*** Passage to read ***

Two men in Afghanistan in a farm field. Stefanie Glinski/IRIN
In drought-hit Abkamari District in western Afghanistan’s Badghis Province, farmers work on a plot of land that is irrigated by a new solar-powered water system.

The dusty, barren hills of western Afghanistan stretch far into the horizon. Here in Badghis Province, a severe drought has left barely any vegetation alive. But some villages in Abkamari District are an exception.

Parts of the district are full of life – a green oasis with verdant vegetable gardens stretching between parched hillsides.

Although Abkamari has not been spared from a drought that has destroyed harvests, killed livestock, and forced 250,000 people from their homes across the country, here one simple solution has made a difference: New water systems and rehabilitated pumps have allowed farmers to grow food – and kept hundreds of local families from abandoning their homes in search of help.

While emergency aid is necessary for the most desperate, some NGOs worry it’s also pulling people away from their homes, creating new displacement and adding to the costs of what’s now a half-billion dollar humanitarian response in war-torn Afghanistan. Instead, they say, the broader aid sector could have mounted a drought response far earlier, and done more to prevent people from leaving in the first place.

*** End of Passage to read ***
*** Data excerpts ***

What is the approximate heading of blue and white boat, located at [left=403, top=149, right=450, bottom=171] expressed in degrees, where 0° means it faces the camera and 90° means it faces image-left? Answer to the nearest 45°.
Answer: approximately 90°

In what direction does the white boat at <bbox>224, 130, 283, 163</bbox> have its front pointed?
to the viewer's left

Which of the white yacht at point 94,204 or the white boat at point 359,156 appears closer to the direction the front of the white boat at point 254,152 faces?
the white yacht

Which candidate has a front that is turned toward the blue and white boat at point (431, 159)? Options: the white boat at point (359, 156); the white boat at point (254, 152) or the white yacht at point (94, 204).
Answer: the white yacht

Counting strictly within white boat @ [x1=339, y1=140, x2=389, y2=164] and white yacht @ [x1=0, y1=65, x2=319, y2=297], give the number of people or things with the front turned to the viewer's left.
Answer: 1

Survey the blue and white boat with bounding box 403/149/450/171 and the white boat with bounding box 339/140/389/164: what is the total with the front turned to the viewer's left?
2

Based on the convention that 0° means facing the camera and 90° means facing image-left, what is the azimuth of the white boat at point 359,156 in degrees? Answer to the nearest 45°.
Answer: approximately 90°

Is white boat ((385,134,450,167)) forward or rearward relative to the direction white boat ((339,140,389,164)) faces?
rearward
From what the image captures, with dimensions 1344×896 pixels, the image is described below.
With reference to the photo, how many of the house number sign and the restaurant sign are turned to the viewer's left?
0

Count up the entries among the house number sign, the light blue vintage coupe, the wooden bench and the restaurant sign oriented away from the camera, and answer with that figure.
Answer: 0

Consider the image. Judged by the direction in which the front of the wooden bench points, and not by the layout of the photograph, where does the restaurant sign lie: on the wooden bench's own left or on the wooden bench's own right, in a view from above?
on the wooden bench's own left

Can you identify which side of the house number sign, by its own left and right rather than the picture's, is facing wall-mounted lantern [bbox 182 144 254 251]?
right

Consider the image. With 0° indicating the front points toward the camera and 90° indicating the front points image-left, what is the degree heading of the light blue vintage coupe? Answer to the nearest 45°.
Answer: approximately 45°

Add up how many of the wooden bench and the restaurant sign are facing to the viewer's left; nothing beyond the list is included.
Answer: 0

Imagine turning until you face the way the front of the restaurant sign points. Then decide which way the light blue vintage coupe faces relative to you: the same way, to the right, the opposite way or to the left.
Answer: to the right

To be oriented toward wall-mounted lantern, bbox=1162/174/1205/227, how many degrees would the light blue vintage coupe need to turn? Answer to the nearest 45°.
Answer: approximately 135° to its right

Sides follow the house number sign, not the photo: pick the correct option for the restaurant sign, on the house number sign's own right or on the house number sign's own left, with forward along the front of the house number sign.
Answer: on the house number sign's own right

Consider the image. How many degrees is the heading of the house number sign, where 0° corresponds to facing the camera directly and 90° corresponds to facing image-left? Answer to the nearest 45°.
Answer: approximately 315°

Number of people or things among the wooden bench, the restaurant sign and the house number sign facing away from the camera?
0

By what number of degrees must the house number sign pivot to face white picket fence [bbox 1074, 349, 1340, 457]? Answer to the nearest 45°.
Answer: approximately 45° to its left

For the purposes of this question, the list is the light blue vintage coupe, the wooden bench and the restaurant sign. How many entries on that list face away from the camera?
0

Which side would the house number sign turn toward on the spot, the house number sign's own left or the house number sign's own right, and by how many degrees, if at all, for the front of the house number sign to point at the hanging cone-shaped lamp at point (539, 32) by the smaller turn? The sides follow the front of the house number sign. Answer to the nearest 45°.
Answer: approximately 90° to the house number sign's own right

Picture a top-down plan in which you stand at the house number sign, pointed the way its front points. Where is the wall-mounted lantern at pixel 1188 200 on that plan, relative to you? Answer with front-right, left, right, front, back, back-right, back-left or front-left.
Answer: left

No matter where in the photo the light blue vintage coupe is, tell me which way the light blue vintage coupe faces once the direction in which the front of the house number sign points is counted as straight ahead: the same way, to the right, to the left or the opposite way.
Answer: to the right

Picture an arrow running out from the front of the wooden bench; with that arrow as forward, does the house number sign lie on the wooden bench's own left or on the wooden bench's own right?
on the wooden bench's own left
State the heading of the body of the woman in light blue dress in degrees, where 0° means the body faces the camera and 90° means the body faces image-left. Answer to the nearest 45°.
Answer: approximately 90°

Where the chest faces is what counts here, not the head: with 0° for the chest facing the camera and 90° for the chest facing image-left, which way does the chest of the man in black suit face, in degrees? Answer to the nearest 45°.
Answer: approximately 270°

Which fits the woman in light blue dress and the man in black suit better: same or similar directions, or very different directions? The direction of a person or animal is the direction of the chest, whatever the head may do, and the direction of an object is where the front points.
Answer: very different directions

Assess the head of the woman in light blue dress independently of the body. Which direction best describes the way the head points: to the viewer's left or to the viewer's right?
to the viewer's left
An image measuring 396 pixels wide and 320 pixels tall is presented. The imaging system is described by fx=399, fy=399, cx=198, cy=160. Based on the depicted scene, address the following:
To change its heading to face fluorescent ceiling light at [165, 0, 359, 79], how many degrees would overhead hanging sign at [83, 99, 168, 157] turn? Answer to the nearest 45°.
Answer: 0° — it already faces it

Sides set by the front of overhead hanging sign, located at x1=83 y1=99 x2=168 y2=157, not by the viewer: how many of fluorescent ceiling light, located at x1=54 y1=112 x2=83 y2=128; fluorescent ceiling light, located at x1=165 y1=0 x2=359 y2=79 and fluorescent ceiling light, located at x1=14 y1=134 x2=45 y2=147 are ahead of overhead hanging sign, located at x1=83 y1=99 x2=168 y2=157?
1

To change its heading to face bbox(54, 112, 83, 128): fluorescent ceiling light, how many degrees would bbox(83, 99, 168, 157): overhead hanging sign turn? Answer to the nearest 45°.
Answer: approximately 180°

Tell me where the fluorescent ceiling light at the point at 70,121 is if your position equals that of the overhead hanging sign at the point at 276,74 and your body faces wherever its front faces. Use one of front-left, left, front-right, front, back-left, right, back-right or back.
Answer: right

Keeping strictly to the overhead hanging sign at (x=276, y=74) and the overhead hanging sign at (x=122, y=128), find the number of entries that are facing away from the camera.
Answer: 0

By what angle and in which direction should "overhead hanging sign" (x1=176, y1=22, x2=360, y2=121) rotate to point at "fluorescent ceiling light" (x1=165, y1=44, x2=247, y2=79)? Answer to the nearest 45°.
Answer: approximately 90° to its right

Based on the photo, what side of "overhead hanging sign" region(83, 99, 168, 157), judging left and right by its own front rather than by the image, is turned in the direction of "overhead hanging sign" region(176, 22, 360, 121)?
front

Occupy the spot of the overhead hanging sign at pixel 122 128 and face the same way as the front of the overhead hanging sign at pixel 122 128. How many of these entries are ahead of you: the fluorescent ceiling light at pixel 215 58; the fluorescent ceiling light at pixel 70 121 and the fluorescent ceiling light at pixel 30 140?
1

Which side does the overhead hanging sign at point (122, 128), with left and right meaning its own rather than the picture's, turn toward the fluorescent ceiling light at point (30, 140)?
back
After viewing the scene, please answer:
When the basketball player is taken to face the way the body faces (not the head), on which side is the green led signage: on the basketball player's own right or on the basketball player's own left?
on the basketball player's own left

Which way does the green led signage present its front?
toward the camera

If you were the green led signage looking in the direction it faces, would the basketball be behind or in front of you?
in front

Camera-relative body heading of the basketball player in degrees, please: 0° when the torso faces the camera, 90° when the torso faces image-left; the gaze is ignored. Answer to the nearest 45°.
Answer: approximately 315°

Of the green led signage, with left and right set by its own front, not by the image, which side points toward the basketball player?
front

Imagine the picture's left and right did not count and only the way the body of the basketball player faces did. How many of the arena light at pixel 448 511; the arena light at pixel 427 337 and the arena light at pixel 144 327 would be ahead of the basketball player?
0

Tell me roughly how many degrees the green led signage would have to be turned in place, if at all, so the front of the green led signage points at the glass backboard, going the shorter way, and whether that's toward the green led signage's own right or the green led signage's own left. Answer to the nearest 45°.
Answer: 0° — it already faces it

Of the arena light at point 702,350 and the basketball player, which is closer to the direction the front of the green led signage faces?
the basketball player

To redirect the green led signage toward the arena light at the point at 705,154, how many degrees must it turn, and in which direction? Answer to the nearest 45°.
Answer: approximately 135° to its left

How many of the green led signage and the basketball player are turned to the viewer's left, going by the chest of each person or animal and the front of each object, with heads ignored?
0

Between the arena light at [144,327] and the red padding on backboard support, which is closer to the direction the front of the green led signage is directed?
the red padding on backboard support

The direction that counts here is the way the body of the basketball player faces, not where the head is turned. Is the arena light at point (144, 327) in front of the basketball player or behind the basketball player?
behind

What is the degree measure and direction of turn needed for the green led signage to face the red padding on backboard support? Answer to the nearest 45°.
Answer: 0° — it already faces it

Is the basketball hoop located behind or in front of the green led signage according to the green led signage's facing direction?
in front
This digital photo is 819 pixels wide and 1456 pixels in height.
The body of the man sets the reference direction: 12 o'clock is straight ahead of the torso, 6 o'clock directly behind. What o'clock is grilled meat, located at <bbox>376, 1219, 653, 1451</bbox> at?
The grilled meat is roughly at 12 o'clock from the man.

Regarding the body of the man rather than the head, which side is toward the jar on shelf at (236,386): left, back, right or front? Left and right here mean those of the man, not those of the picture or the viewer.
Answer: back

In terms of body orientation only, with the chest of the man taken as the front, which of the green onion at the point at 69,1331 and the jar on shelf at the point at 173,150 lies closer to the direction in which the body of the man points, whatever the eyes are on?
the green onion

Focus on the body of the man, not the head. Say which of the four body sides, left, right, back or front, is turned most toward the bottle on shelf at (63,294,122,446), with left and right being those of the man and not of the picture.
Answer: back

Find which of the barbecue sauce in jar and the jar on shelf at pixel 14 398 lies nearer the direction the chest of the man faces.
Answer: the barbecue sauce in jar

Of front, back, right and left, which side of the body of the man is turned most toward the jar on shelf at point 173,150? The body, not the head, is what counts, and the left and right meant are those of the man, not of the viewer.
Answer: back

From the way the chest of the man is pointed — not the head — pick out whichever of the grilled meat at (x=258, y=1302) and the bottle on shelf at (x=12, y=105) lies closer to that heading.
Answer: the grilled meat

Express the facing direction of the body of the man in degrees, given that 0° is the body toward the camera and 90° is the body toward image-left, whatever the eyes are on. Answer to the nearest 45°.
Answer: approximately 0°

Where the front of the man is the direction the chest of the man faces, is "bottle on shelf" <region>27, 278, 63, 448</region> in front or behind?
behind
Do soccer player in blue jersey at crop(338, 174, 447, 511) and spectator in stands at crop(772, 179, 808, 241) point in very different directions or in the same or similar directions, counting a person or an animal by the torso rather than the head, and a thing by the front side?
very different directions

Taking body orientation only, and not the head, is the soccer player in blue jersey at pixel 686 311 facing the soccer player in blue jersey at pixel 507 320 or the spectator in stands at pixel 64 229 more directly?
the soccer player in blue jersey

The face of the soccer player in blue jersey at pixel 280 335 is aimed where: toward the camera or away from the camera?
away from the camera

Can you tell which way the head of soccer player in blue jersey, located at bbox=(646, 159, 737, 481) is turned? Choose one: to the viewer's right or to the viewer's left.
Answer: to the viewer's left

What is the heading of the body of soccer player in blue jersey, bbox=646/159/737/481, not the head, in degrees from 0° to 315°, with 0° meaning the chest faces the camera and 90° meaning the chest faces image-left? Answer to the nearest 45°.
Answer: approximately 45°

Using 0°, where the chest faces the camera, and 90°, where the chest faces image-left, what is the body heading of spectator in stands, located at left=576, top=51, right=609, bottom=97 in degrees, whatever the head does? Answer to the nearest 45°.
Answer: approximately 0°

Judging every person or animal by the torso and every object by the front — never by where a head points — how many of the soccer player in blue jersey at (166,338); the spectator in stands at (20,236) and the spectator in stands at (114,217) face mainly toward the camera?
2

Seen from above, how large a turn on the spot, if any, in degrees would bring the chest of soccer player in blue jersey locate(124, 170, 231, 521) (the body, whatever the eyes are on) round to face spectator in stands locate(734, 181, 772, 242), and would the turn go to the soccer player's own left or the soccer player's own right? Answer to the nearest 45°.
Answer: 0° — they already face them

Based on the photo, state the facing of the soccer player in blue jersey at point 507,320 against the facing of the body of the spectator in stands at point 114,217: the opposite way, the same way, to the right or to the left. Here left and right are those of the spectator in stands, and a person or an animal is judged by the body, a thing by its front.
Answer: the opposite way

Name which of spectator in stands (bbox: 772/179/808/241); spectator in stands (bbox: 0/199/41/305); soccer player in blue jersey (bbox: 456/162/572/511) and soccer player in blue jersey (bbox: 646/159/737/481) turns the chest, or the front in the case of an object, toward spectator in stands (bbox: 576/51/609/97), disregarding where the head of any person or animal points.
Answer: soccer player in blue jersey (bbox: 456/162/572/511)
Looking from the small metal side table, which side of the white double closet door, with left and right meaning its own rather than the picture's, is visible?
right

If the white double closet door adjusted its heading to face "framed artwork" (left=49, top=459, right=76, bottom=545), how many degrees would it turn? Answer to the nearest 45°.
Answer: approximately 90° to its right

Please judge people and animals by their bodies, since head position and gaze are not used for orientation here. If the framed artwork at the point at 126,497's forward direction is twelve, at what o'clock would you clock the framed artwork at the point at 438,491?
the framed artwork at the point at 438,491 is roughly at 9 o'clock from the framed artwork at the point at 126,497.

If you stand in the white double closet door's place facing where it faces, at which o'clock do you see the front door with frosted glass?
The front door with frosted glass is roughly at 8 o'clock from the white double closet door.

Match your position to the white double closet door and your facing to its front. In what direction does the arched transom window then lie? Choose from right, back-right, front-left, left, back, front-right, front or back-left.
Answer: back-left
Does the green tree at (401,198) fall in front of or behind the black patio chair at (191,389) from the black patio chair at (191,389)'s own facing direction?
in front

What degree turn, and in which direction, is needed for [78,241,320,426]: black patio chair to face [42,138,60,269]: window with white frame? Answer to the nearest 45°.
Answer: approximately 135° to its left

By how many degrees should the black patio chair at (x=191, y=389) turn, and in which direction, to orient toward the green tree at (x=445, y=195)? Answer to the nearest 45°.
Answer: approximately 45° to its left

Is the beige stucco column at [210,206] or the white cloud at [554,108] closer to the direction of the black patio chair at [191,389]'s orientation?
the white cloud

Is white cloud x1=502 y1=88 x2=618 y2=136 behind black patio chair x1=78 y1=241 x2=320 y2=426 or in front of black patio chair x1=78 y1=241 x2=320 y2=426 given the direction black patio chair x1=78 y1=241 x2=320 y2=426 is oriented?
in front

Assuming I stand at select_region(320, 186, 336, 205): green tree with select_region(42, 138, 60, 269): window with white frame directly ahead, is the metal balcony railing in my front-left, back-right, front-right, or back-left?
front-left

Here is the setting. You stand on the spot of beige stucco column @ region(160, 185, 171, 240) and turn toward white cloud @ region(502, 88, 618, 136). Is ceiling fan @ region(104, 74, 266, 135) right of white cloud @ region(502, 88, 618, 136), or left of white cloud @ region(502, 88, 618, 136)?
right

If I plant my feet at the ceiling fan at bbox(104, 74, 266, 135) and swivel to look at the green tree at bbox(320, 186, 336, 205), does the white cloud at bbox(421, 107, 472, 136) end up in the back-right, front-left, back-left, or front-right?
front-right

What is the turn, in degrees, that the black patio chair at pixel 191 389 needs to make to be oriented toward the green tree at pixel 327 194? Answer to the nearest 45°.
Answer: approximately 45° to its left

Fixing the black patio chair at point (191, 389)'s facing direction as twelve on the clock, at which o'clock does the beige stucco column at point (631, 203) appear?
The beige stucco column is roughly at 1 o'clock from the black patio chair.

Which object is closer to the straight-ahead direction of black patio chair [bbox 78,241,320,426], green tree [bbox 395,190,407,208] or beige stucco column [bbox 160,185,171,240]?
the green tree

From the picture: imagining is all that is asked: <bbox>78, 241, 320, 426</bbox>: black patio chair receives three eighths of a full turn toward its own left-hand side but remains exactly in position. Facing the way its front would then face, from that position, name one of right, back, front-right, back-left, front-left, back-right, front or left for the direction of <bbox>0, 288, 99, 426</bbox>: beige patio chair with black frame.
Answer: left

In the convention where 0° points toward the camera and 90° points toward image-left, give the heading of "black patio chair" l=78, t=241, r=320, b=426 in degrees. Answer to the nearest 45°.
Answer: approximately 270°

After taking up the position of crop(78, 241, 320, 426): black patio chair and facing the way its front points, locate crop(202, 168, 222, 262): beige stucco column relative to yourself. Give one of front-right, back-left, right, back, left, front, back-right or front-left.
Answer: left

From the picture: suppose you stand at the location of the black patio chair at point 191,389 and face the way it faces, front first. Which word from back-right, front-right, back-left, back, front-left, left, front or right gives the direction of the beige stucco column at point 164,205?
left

*** End of Data excerpts ***

> What this exercise asks:
(1) For the passage on drought in Badghis Province, decide whether each statement agrees with it, answering yes or no and quoting the deciding words. (a) The drought has forced 250,000 people from their homes across Afghanistan. (b) Abkamari District has been spared from the drought. (c) The humanitarian response in Afghanistan amounts to about one billion dollars.
(2) Proceed with the passage on drought in Badghis Province, writing on from its final sentence.

> Answers for each item:
(1)
(a) Yes: "forced 250,000 people from their homes across the country"
(b) No: "Abkamari has not been spared from a drought"
(c) No: "a half-billion dollar humanitarian response"

(2)
The United Nations estimates that $116 million is needed to respond to the drought. This includes both emergency aid – such as food assistance totalling $14 million a month – and longer-term help. According to NGO World Vision, rehabilitating a water pump costs about $80, while a new purification system is priced at $58,000.

Haji Bismillah, a 45-year-old farmer, is one of the people who decided to stay along with his two wives and 15 children. In his sun-bleached traditional dress and a white cap, he proudly pulls weeds between the tomato plants in his vegetable garden – a patch of greenery surrounded by sparse hills.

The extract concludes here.